Peinture, Mère de la Yougoslavie.

Sous le règne de la Maison de Karađorđević, le royaume obtint une reconnaissance internationale le 13 juillet 1922, lors de la Conférence des ambassadeurs à Paris, et fut rebaptisé Royaume de Yougoslavie le 3 octobre 1929. Le roi Pierre Ier fut le premier souverain du pays. À la mort de son père en 1921, le roi Alexandre Ier dirigea le pays pendant une longue période de crise politique qui culmina avec la dictature du 6 janvier et, finalement, son assassinat en 1934. Le prince Paul dirigea l'État en tant que prince régent jusqu'à ce que le fils d'Alexandre, Pierre II, soit déclaré majeur, ce qui survint après le coup d'État yougoslave en mars 1941. Alexandre Ier fut le plus long règne des trois monarques yougoslaves.

Panzer IV allemand de la 11e division blindée avançant en Yougoslavie depuis la Bulgarie au sein de la 12e  armée en avril 1941. (Bundesarchiv_Bild_101I-770-0280-20)

Le royaume fut envahi et occupé par les puissances de l'Axe en avril 1941, marquant le début de la Seconde Guerre mondiale en Yougoslavie. Avec le soutien des Alliés, la résistance partisane menée par les communistes proclama la Yougoslavie fédérale démocratique en novembre 1943. En 1944, le roi Pierre II, alors en exil, reconnut le Conseil antifasciste pour la libération nationale de la Yougoslavie comme gouvernement légitime. En novembre 1945, après la fin de la guerre, le conseil de régence nommé par le roi convoqua des élections parlementaires qui établirent l'Assemblée constituante de Yougoslavie. L'Assemblée constituante proclama la Yougoslavie, république fédérale le 29 novembre 1945, abolissant ainsi le régime monarchique. Ceci marqua le début d'un règne incontesté du parti communiste sur le pays qui dura quatre décennies. La République populaire fédérale de Yougoslavie, nouvellement proclamée, acquit les territoires d'Istrie, de Rijeka et de Zadar de l'Italie.

Le chef des partisans Josip Broz Tito a dirigé le pays de 1944 jusqu'à sa mort en 1980, d'abord comme Premier ministre, puis comme président. En 1963, le pays a été rebaptisé pour la dernière fois République fédérative socialiste de Yougoslavie (RFSY).

Les six républiques constituant la RFSY étaient les républiques socialistes de Bosnie-Herzégovine, de Croatie, de Macédoine, du Monténégro, de Serbie et de Slovénie. La Serbie comprenait deux provinces autonomes socialistes, le Kosovo et la Voïvodine.

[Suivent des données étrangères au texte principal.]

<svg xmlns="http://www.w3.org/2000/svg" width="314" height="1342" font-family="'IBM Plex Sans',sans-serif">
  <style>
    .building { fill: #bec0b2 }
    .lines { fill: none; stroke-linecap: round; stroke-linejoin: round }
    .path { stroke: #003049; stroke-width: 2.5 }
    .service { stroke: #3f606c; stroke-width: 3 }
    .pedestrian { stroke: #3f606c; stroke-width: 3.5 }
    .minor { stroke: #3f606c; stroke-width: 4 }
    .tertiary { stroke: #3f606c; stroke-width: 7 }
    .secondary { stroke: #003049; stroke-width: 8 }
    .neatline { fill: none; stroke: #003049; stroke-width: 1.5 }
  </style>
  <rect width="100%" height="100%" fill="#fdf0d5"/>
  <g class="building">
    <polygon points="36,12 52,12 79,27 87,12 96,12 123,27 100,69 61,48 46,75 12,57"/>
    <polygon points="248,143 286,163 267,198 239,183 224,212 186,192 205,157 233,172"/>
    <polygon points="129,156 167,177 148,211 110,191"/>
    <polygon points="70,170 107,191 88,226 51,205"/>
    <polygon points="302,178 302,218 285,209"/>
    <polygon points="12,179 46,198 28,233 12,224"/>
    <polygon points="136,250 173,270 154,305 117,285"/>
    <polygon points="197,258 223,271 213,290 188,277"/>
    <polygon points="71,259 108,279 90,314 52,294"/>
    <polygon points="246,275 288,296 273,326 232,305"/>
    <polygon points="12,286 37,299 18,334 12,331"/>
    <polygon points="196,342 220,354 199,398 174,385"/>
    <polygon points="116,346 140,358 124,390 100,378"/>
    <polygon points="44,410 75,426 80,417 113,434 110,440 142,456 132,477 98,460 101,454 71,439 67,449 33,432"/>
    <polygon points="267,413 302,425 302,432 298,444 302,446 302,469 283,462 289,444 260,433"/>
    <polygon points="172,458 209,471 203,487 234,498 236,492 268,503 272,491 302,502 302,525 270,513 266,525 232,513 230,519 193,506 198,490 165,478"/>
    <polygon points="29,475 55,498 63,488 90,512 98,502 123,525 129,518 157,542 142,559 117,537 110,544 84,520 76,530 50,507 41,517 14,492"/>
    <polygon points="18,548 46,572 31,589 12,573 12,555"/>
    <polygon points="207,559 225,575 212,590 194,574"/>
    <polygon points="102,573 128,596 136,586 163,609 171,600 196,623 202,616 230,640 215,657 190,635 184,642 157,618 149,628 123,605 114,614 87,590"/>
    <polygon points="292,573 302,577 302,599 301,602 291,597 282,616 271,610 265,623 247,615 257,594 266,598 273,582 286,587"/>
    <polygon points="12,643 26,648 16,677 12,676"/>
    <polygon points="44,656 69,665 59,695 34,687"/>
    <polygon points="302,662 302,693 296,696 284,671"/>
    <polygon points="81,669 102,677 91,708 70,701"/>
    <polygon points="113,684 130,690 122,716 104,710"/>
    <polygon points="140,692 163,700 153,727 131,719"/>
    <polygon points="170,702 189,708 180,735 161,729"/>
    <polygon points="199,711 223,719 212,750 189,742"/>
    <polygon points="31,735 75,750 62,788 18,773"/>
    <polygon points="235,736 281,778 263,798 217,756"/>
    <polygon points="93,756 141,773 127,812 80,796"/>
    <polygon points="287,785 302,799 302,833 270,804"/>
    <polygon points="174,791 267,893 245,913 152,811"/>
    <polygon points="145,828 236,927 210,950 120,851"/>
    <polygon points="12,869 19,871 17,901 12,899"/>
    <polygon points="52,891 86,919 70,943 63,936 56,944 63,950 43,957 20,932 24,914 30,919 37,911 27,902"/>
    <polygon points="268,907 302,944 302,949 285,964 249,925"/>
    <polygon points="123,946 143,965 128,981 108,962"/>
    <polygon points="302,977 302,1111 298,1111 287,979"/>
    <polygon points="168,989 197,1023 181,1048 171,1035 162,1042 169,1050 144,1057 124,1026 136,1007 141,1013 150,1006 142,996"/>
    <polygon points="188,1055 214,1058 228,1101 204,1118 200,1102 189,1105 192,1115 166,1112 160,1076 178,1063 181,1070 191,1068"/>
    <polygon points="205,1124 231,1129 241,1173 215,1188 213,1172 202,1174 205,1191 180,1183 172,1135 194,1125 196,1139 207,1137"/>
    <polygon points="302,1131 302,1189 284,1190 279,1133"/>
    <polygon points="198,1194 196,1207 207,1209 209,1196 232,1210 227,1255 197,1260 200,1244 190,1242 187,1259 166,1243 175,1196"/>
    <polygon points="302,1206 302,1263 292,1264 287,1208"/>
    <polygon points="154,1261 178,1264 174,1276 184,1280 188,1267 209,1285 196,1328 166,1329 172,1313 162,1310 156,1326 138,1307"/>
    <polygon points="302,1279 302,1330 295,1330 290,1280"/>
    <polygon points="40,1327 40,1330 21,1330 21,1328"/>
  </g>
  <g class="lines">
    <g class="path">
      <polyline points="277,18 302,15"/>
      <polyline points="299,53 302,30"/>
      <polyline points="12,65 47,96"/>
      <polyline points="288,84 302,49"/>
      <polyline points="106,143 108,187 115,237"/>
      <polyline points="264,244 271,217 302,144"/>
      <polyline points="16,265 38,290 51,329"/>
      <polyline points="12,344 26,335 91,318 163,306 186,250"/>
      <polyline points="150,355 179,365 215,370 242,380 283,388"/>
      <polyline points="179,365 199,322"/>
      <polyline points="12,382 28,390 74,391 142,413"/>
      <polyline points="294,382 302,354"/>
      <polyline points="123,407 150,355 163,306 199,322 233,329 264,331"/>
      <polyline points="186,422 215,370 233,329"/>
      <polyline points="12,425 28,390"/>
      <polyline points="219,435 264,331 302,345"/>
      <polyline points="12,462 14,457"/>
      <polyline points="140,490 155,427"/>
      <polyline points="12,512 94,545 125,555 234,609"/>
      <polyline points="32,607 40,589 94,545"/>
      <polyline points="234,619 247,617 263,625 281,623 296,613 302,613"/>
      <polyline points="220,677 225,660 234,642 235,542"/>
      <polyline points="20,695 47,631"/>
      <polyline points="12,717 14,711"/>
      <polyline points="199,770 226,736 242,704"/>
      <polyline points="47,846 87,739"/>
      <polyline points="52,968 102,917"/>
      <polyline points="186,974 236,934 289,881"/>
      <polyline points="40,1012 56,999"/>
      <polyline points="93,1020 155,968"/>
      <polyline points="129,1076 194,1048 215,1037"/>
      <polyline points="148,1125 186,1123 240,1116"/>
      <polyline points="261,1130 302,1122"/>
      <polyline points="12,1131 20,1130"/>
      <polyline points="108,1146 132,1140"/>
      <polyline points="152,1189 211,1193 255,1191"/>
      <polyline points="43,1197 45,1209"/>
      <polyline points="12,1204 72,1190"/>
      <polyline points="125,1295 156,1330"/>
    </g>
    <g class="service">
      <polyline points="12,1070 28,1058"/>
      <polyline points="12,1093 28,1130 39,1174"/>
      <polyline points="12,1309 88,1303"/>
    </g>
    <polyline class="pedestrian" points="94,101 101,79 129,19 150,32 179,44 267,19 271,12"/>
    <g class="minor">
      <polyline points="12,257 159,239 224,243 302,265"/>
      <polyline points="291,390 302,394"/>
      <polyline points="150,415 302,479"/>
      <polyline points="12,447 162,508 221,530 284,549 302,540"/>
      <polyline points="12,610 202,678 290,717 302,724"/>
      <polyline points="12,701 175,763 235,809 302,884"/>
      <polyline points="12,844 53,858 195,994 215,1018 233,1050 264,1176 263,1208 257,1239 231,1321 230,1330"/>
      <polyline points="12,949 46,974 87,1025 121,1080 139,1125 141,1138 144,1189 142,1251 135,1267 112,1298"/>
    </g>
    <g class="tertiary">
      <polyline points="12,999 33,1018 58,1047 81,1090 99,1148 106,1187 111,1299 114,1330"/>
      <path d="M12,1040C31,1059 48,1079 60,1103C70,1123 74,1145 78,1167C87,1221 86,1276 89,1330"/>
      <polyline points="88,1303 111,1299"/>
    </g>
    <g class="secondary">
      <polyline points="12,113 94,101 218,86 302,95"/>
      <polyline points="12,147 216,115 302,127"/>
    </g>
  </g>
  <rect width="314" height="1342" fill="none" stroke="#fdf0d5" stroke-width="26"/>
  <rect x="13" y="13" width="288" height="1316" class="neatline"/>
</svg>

Après l'adoption de la Constitution yougoslave de 1974, ces provinces étaient largement sur un pied d'égalité avec les autres membres de la fédération.

Le maréchal Josip Broz Tito a été nommé président à vie le 7 avril 1963. À la tête du gouvernement yougoslave se trouvaient le président (Tito), le Premier ministre fédéral et le Parlement fédéral (une présidence collégiale a été formée après la mort de Tito en 1980).

1980-1992

Après la mort de Tito, le 4 mai 1980, les tensions ethniques s'intensifièrent en Yougoslavie. Une crise économique et politique éclata, entraînant la montée du nationalisme et des conflits ethniques. Le système décisionnel fut paralysé, d'autant plus désespéré que les conflits d'intérêts devenaient irréconciliables. Cela conduisit à l'éclatement de la Yougoslavie le long des frontières de ses républiques, lors des révolutions de 1989. La division en cinq pays distincts déclencha les guerres yougoslaves.

Après la mort de Tito, le dirigeant communiste serbe Slobodan Milošević a commencé à gravir les échelons du pouvoir serbe. En janvier 1990, le 14e Congrès extraordinaire de la Ligue des communistes de Yougoslavie a été convoqué. Les délégations serbe et slovène ont débattu de l'avenir de la Ligue et de la Yougoslavie. La délégation serbe, menée par Milošević, a insisté sur le principe « une personne, une voix » qui donnerait plus de pouvoir à la population majoritaire, les Serbes. De son côté, la délégation slovène, soutenue par les Croates, a cherché à réformer la Yougoslavie en déléguant davantage de pouvoirs aux républiques, mais sa proposition a été rejetée. En conséquence, les délégations slovène et croate ont quitté le Congrès et le Parti communiste yougoslave a été dissous.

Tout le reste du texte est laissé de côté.